■ WORK TASK: A faithful copy of the listing below is needed, one that contains no pictures.

■ DATA FOR ANALYSIS:
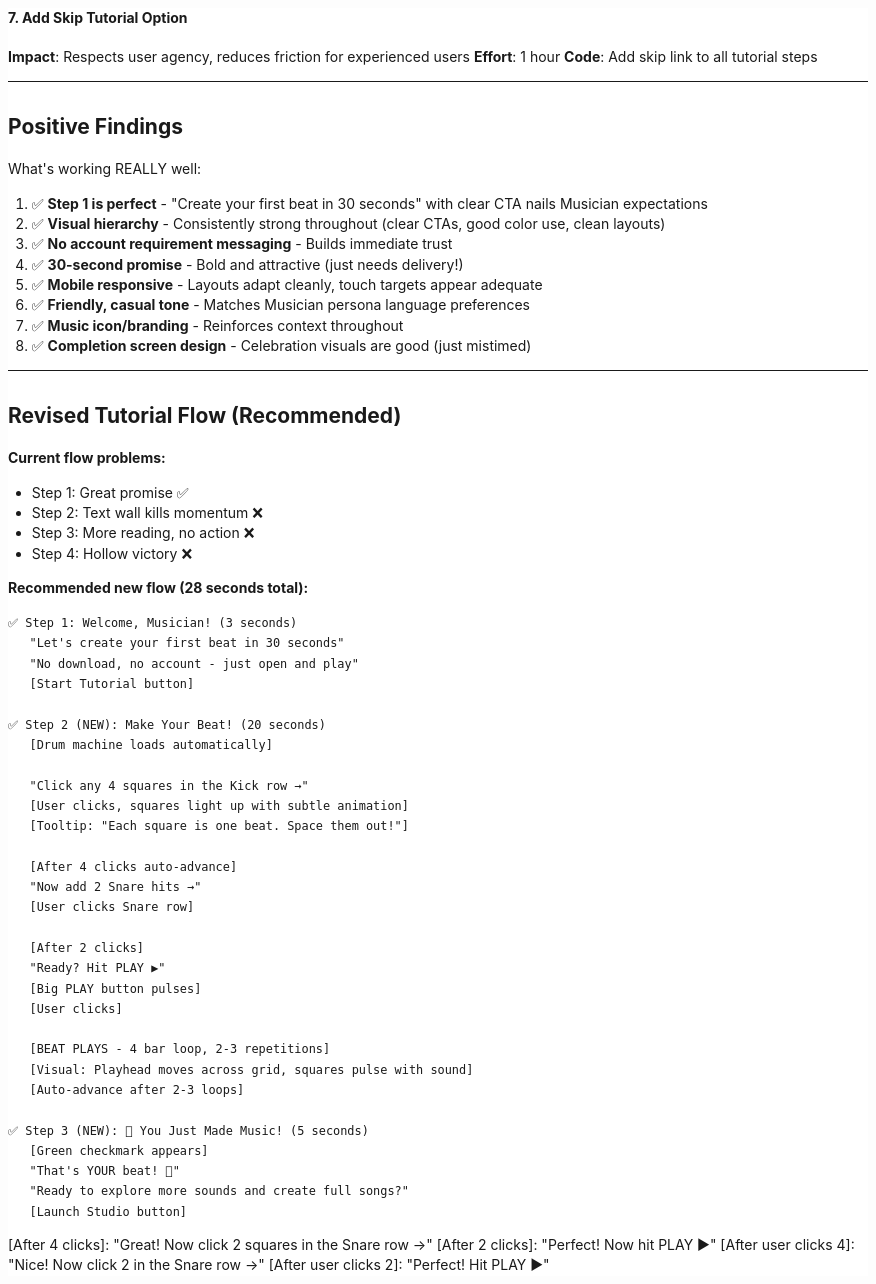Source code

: #### 7. Add Skip Tutorial Option
**Impact**: Respects user agency, reduces friction for experienced users
**Effort**: 1 hour
**Code**: Add skip link to all tutorial steps

---

## Positive Findings

What's working REALLY well:

1. ✅ **Step 1 is perfect** - "Create your first beat in 30 seconds" with clear CTA nails Musician expectations
2. ✅ **Visual hierarchy** - Consistently strong throughout (clear CTAs, good color use, clean layouts)
3. ✅ **No account requirement messaging** - Builds immediate trust
4. ✅ **30-second promise** - Bold and attractive (just needs delivery!)
5. ✅ **Mobile responsive** - Layouts adapt cleanly, touch targets appear adequate
6. ✅ **Friendly, casual tone** - Matches Musician persona language preferences
7. ✅ **Music icon/branding** - Reinforces context throughout
8. ✅ **Completion screen design** - Celebration visuals are good (just mistimed)

---

## Revised Tutorial Flow (Recommended)

**Current flow problems:**
- Step 1: Great promise ✅
- Step 2: Text wall kills momentum ❌
- Step 3: More reading, no action ❌
- Step 4: Hollow victory ❌

**Recommended new flow (28 seconds total):**

```
✅ Step 1: Welcome, Musician! (3 seconds)
   "Let's create your first beat in 30 seconds"
   "No download, no account - just open and play"
   [Start Tutorial button]

✅ Step 2 (NEW): Make Your Beat! (20 seconds)
   [Drum machine loads automatically]

   "Click any 4 squares in the Kick row →"
   [User clicks, squares light up with subtle animation]
   [Tooltip: "Each square is one beat. Space them out!"]

   [After 4 clicks auto-advance]
   "Now add 2 Snare hits →"
   [User clicks Snare row]

   [After 2 clicks]
   "Ready? Hit PLAY ▶️"
   [Big PLAY button pulses]
   [User clicks]

   [BEAT PLAYS - 4 bar loop, 2-3 repetitions]
   [Visual: Playhead moves across grid, squares pulse with sound]
   [Auto-advance after 2-3 loops]

✅ Step 3 (NEW): 🎉 You Just Made Music! (5 seconds)
   [Green checkmark appears]
   "That's YOUR beat! 🎵"
   "Ready to explore more sounds and create full songs?"
   [Launch Studio button]
```

  [After 4 clicks]: "Great! Now click 2 squares in the Snare row →"
  [After 2 clicks]: "Perfect! Now hit PLAY ▶️"
[After user clicks 4]: "Nice! Now click 2 in the Snare row →"
[After user clicks 2]: "Perfect! Hit PLAY ▶️"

■ EXERCISE RESPONSE:
Source code

: #### 7. Add Skip Tutorial Option
**Impact**: Respects user agency, reduces friction for experienced users
**Effort**: 1 hour
**Code**: Add skip link to all tutorial steps

---

## Positive Findings

What's working REALLY well:

1. ✅ **Step 1 is perfect** - "Create your first beat in 30 seconds" with clear CTA nails Musician expectations
2. ✅ **Visual hierarchy** - Consistently strong throughout (clear CTAs, good color use, clean layouts)
3. ✅ **No account requirement messaging** - Builds immediate trust
4. ✅ **30-second promise** - Bold and attractive (just needs delivery!)
5. ✅ **Mobile responsive** - Layouts adapt cleanly, touch targets appear adequate
6. ✅ **Friendly, casual tone** - Matches Musician persona language preferences
7. ✅ **Music icon/branding** - Reinforces context throughout
8. ✅ **Completion screen design** - Celebration visuals are good (just mistimed)

---

## Revised Tutorial Flow (Recommended)

**Current flow problems:**
- Step 1: Great promise ✅
- Step 2: Text wall kills momentum ❌
- Step 3: More reading, no action ❌
- Step 4: Hollow victory ❌

**Recommended new flow (28 seconds total):**

```
✅ Step 1: Welcome, Musician! (3 seconds)
   "Let's create your first beat in 30 seconds"
   "No download, no account - just open and play"
   [Start Tutorial button]

✅ Step 2 (NEW): Make Your Beat! (20 seconds)
   [Drum machine loads automatically]

   "Click any 4 squares in the Kick row →"
   [User clicks, squares light up with subtle animation]
   [Tooltip: "Each square is one beat. Space them out!"]

   [After 4 clicks auto-advance]
   "Now add 2 Snare hits →"
   [User clicks Snare row]

   [After 2 clicks]
   "Ready? Hit PLAY ▶️"
   [Big PLAY button pulses]
   [User clicks]

   [BEAT PLAYS - 4 bar loop, 2-3 repetitions]
   [Visual: Playhead moves across grid, squares pulse with sound]
   [Auto-advance after 2-3 loops]

✅ Step 3 (NEW): 🎉 You Just Made Music! (5 seconds)
   [Green checkmark appears]
   "That's YOUR beat! 🎵"
   "Ready to explore more sounds and create full songs?"
   [Launch Studio button]
```

  [After 4 clicks]: "Great! Now click 2 squares in the Snare row →"
  [After 2 clicks]: "Perfect! Now hit PLAY ▶️"
[After user clicks 4]: "Nice! Now click 2 in the Snare row →"
[After user clicks 2]: "Perfect! Hit PLAY ▶️"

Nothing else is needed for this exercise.